Hardware design source data:

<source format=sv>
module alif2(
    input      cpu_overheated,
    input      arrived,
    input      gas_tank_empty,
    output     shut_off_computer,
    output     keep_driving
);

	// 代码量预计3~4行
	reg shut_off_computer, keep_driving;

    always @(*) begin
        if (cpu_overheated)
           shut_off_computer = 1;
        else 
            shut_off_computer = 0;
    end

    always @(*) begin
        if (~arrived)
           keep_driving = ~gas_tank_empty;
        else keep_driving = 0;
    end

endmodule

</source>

...

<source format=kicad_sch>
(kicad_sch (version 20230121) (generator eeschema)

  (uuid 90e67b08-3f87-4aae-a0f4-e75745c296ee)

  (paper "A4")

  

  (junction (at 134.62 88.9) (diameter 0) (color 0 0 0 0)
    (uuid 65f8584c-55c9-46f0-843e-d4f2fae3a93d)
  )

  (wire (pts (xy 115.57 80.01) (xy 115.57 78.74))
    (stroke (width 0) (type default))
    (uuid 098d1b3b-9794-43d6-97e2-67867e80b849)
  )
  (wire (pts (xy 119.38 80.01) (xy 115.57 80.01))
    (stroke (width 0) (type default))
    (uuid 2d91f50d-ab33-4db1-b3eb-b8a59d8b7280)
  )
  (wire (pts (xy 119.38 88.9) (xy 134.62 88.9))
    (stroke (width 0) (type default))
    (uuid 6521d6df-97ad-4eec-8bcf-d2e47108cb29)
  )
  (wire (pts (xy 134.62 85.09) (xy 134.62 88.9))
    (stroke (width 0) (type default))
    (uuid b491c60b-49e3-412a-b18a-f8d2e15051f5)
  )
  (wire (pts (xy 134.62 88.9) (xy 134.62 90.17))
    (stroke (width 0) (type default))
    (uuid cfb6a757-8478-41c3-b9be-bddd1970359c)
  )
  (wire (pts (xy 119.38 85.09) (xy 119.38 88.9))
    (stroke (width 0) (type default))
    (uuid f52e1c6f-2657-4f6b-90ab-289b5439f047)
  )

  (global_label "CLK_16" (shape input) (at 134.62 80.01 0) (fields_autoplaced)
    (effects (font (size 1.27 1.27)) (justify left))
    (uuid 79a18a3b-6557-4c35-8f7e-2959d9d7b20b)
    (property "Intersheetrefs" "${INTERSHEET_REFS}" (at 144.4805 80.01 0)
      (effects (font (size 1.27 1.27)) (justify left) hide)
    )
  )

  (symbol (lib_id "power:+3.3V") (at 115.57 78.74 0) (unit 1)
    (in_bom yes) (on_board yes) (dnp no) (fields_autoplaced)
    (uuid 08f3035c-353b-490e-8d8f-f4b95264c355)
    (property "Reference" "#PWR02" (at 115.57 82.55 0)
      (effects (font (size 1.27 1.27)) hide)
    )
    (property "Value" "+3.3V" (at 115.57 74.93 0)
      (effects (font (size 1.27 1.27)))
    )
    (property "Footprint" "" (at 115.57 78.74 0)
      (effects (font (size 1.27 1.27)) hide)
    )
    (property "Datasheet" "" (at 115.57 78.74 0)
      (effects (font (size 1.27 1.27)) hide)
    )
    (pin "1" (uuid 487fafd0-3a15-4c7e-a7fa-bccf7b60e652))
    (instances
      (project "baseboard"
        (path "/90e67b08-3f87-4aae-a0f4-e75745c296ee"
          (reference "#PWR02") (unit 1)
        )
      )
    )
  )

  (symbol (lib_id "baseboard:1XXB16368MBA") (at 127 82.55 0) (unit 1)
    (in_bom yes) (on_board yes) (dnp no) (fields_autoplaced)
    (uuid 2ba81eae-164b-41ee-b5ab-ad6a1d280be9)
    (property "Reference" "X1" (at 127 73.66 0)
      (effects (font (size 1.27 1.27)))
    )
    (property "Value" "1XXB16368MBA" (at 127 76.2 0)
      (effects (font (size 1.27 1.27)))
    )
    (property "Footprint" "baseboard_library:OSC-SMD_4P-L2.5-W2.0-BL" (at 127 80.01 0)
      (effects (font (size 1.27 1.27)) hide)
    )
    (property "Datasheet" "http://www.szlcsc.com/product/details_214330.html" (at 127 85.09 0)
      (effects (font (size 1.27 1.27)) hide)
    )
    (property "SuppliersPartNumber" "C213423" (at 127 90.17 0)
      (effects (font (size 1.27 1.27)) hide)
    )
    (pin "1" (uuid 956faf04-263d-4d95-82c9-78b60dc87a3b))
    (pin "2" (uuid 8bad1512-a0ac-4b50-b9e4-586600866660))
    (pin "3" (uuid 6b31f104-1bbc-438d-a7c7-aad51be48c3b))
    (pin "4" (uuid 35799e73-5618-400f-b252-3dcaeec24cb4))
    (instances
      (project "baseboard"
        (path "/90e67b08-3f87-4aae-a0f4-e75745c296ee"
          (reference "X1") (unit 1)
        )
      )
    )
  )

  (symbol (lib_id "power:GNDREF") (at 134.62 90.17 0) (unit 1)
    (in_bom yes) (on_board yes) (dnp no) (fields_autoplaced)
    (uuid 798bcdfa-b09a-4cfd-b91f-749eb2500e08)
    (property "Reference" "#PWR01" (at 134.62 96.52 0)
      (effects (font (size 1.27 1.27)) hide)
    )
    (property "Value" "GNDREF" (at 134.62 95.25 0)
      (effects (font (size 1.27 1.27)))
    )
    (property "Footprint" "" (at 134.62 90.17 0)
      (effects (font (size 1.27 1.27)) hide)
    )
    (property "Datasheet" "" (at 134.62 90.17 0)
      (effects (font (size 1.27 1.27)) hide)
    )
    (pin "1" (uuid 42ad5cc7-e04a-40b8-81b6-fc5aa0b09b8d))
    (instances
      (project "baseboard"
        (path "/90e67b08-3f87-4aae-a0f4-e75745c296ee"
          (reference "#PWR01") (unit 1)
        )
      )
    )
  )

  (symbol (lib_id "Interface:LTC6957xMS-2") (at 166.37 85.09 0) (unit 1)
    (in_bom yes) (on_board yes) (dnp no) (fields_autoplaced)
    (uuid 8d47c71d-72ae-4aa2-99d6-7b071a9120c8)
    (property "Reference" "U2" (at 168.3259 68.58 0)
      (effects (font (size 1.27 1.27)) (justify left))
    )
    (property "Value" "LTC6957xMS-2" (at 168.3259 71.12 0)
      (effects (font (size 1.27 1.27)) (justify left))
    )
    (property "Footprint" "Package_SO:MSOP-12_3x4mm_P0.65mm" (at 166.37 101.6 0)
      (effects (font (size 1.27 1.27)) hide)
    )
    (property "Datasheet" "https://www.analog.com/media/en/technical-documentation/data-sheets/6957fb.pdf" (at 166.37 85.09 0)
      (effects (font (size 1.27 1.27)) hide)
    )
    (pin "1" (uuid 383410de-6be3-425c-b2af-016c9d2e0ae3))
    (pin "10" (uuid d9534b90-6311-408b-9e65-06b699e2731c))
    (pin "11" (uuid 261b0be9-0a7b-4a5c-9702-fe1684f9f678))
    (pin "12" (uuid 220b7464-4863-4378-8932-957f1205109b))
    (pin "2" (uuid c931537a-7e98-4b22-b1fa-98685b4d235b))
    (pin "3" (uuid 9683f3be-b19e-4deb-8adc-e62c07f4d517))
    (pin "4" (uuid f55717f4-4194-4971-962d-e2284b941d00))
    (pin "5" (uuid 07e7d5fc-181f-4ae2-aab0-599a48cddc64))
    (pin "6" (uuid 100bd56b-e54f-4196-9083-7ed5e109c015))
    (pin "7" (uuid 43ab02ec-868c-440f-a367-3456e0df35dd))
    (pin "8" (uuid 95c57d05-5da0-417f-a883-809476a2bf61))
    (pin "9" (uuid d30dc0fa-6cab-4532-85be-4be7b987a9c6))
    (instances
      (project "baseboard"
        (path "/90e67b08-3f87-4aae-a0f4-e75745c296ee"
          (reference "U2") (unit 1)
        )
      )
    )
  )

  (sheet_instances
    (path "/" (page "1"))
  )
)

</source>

WHAT YOU WILL DO:
Go through the entries above and pull out each line with "GNDREF" in it.

EXERCISE RESULT:
  (symbol (lib_id "power:GNDREF") (at 134.62 90.17 0) (unit 1)
    (property "Value" "GNDREF" (at 134.62 95.25 0)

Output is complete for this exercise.